Pipeline / output issues¶

Output rows are missing (`FailedRecord`s)¶

See Did the run actually complete cleanly? and Rate limits / dropped rows. The short version: this is almost always a model/provider issue, not a strategy issue, and the fix is in models.yaml / providers.yaml.

Replacement looks repetitive or unrealistic (Substitute)¶

Symptoms: every "Alice" becomes "Maya," every city becomes "Springfield," every email becomes john@example.com.

Add domain hints to Substitute.instructions — see Choosing a strategy > Writing Substitute.instructions.
Check the replacement_generator model — small models default-collapse to high-frequency names. Try a stronger model for this role.
If you need stable cross-row mappings, use Hash or post-process result.trace_dataframe["_replacement_map"]. Substitute is consistent within a row but not across rows: repeated mentions of the same value in one row collapse to one replacement (so a person's name stays consistent in a single document), but across rows the LLM has no shared state, so "Alice" in different rows usually gets different replacements.

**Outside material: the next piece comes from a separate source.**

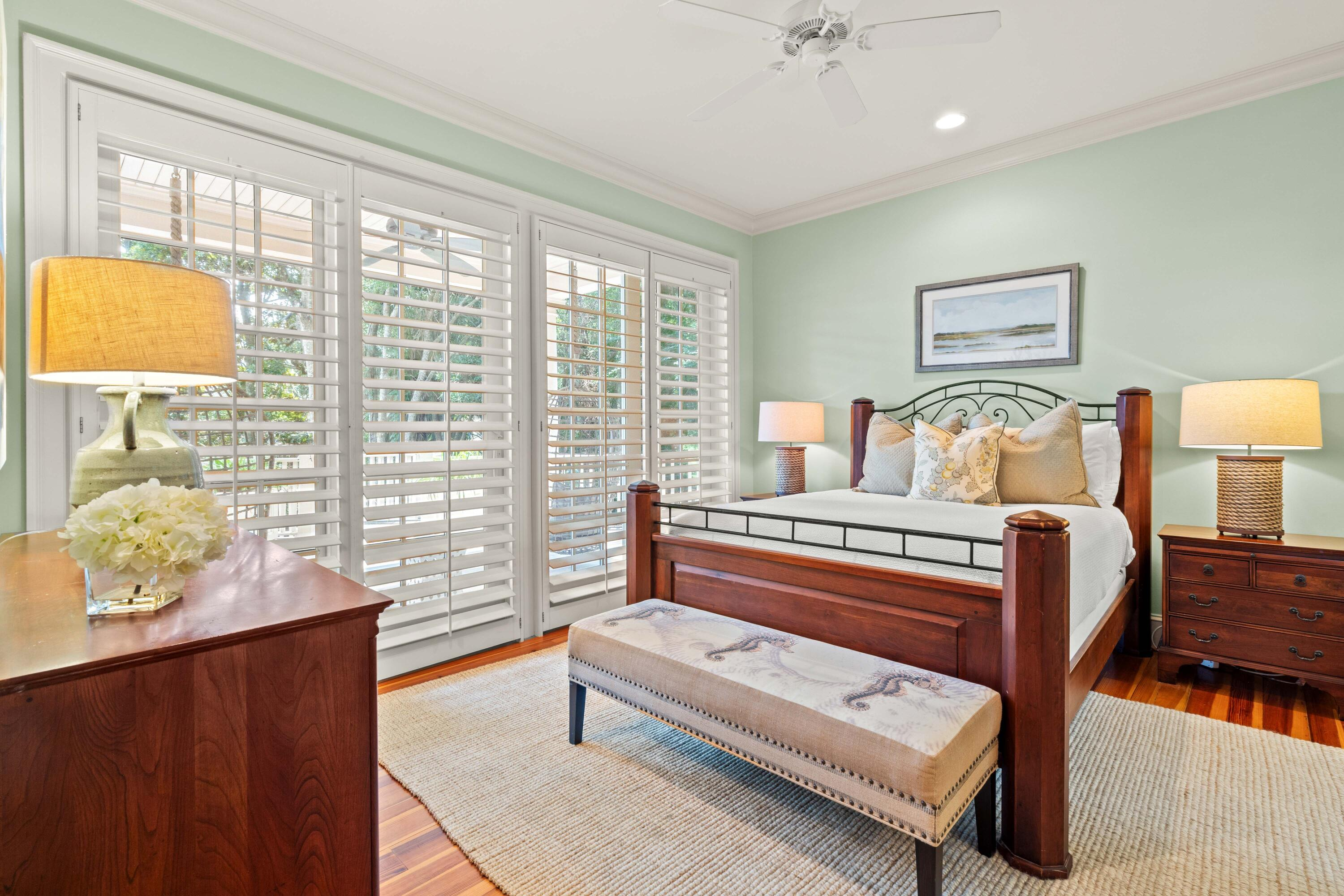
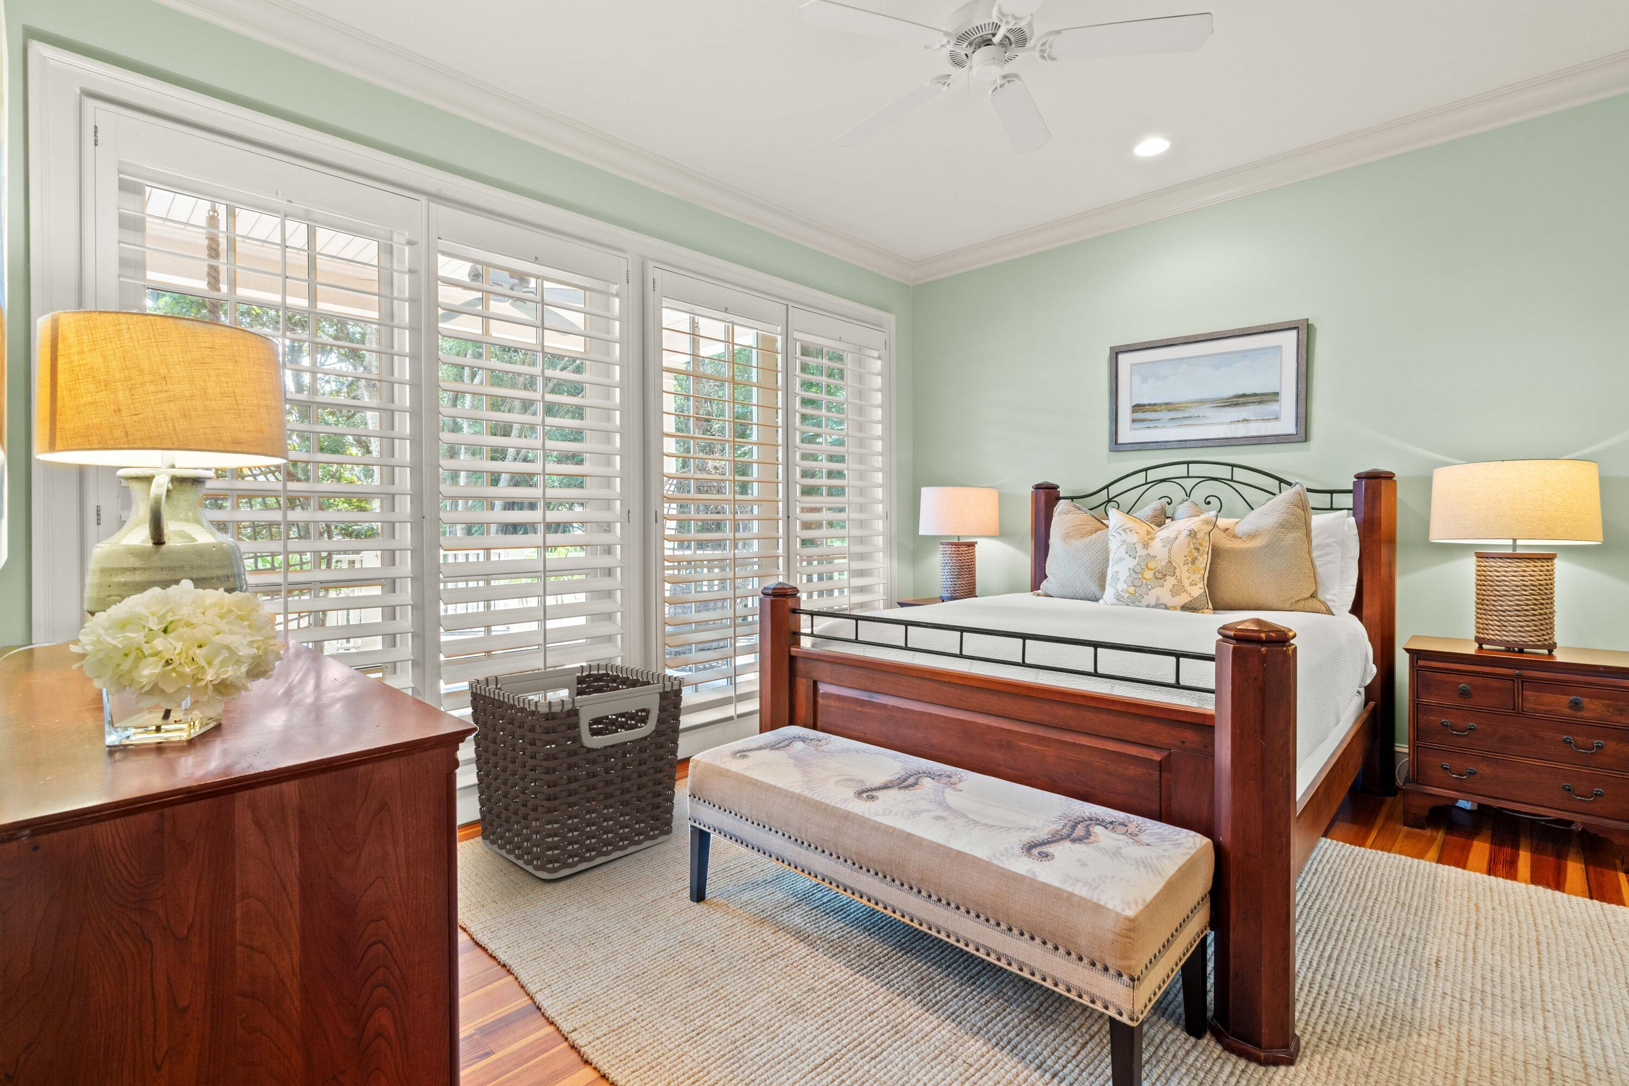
+ clothes hamper [468,663,684,880]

Hash output isn't stable across runs¶

The digest is deterministic given the same algorithm, digest_length, and input text. The label is not part of the digest — but it is templated into the output wrapper (default format_template="<HASH_{label}_{digest}>"). So:

Digest differs across runs: the detected entity text changed (whitespace, casing, surrounding context). Check the <your_text_column>_with_spans column to confirm.
Only the wrapper differs (digest is the same, but e.g. <HASH_FIRST_NAME_abc> becomes <HASH_NAME_abc>): the label changed between runs. The digest is still stable; only the wrapper text moved. To avoid label drift in the output, set format_template="<HASH_{digest}>" to drop the label entirely.

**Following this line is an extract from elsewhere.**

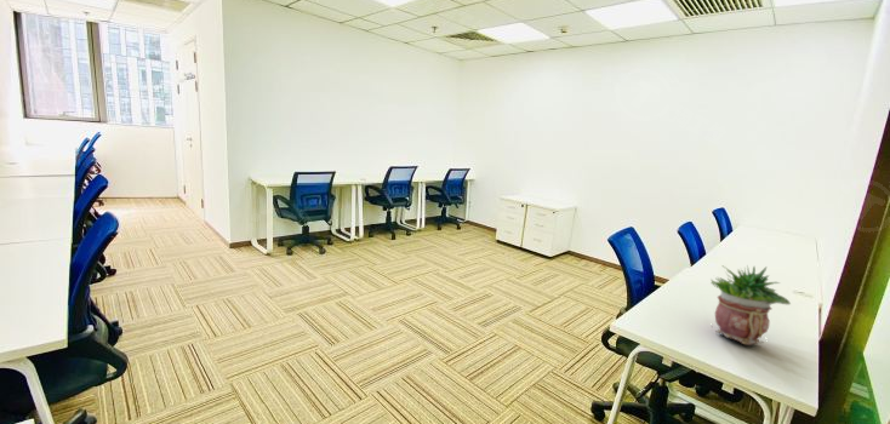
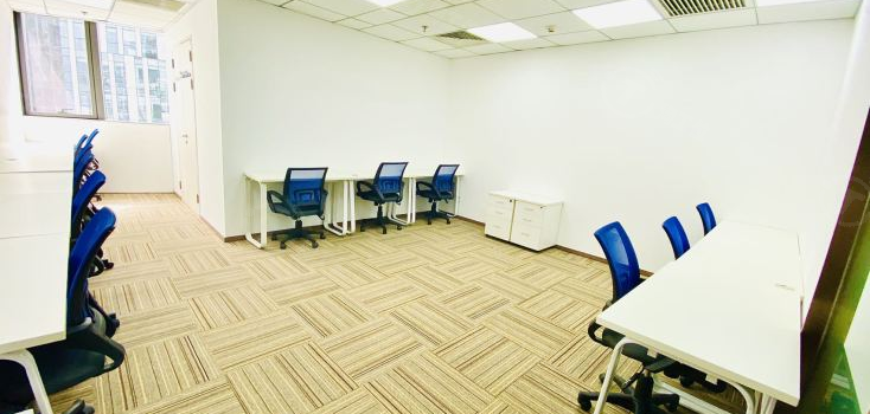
- potted plant [709,265,792,346]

Validation passed but `preview` errors at LLM call¶

Configuration is structurally valid but a runtime model call failed. Check:

The provider for the model alias has an API key set in your environment.
The base URL is reachable (corporate VPN / proxy).
The model alias actually exists at the provider — anonymizer validate checks the alias is in your config; it doesn't dial out to confirm the model is live.